Sans doute égarés par leur douleur, les ouvriers français de Mittal, ou leurs chefs syndicaux, sont devenus cons. La preuve, ils viennent de dépenser de l’argent et de l’équivalent carbone pour aller manifester devant la sous-préfecture d’Istres au moment où le conseil de Mittal se réunissait à Luxembourg, juste à côté de Clearstream. Imaginez la vulgarité de la scène : Istres, des casqués, des trompes, des sifflets, des bidons sur lesquels on tape, des drapeaux brodés Sud ou CGT…
Alors qu’au lieu de perdre leur temps à Istres, les « Mittal » ont de chaleureux interlocuteurs à Paris. Je veux citer Anne Méaux reine de la « com’ », ancienne égérie du mouvement d’extrême-droite « Occident » et amie de Mittal lui-même. C’est d’ailleurs la duchesse Anne qui a présenté François Pinault, le pote de Chirac, de BHL et du progrès social, à notre excellent Mittal. Ce qui fait qu’aujourd’hui nos « Mittal » à nous ont de la chance dans leur malheur puisqu’ils ont deux interlocuteurs, deux amis de Lakshmi Mittal qui habitent à Paris. Nul doute que ces deux défenseurs des luttes ouvrières auront à cœurs de régler cette affaire de « suppression d’emplois ». Sûrement un malentendu.
Pour vous démontrer que je n’écris pas des bêtises, je vous livre mes sources, les meilleures puisqu’il s’agit d’un article publié en avril 2008 dans le Figaro. On ne peut pas faire mieux :
« Adepte du yoga, Lakshmi Mittal fait mine d’avoir oublié les affronts et refuse de stigmatiser ceux qui l’ont combattu avec dureté. Il préfère rendre hommage à ceux qui l’ont aidé, notamment François Pinault, le fondateur de PPR, le premier à lui avoir apporté son soutien.
L’entrepreneur français est entré en mai 2006 au conseil d’administration de Mittal Steel en pleine bataille boursière sur Arcelor. "J’ai été choqué par l’attitude raciste de la France à l’égard de Lakshmi Mittal", témoigne François Pinault. L’histoire des deux hommes, qui se sont rencontrés grâce à Anne Méaux, l’influente patronne de la société de conseil en communication Image 7, se ressemble. Tous deux ont bâti un empire grâce à leur seul talent et leurs intuitions.
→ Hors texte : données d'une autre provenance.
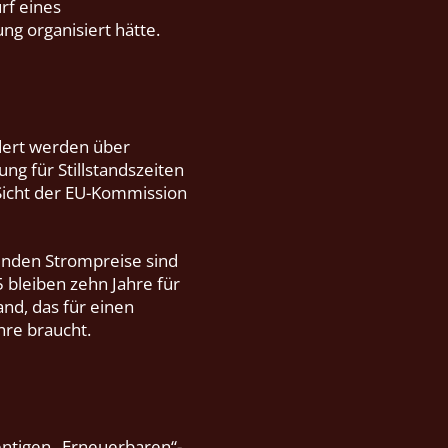
rf eines
ng organisiert hätte.
dert werden über
g für Stillstandszeiten
 Sicht der EU-Kommission
enden Strompreise sind
5 bleiben zehn Jahre für
and, das für einen
hre braucht.
ntigen „Erneuerbaren“-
Tous deux se sont imposés contre l’establishment. "J’ai entendu les propos de l’ancien patron d’Arcelor à la radio, 24 ou 48 heures après l’annonce de l’OPA. Je les ai trouvés nationalistes et rétrogrades, se souvient François Pinault. Je suis entré en contact avec Lakshmi Mittal pour lui dire que j’étais prêt à lui apporter mon soutien en France."
Dans les dîners organisés dans son hôtel particulier par François Pinault, qui veut présenter à Lakshmi Mittal "la France sous un autre aspect", le patron d’origine indienne rencontre les plus grands noms du capitalisme français : Daniel Bouton, patron de la Société générale, une des banques conseils de Mittal, Martin Bouygues, PDG du groupe éponyme, ou encore l’avionneur Serge Dassault, également propriétaire du Figaro, à qui Lakshmi Mittal a laissé "une bonne impression. C’est un homme dynamique. Il l’a prouvé". »
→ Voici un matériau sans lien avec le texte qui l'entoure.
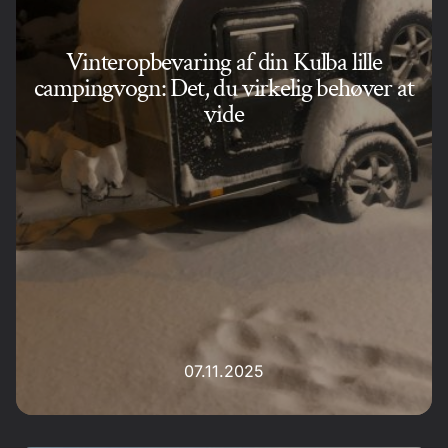
Vinteropbevaring af din Kulba lille
campingvogn: Det, du virkelig behøver at
vide
07.11.2025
C’est fini, vous pouvez vous laver les yeux.
Une correction. Les départs volontaires ne concernent pas (encore) les ouvriers, mais uniquement (sic) les cols blancs. Pour l’instant.
Ceux qui, il y a encore moins de 6 mois couronnaient l’intégralité de l’empire Mittal (la même année, le fils Mittal déclaré Young Leader of the year, ArcelorMittal déclaré "Most admired company" dans son secteur, Mr Mittal faisant couverture de Fortune, ..), vantant le génie d’avoir intégrer verticalement vers le bas (mines fer et charbon) lorsque les matières premières atteignaient des sommets, sont désormais les premiers à alerter sur les risques importants de s’être autant investi dans une activité à très forte cyclicité.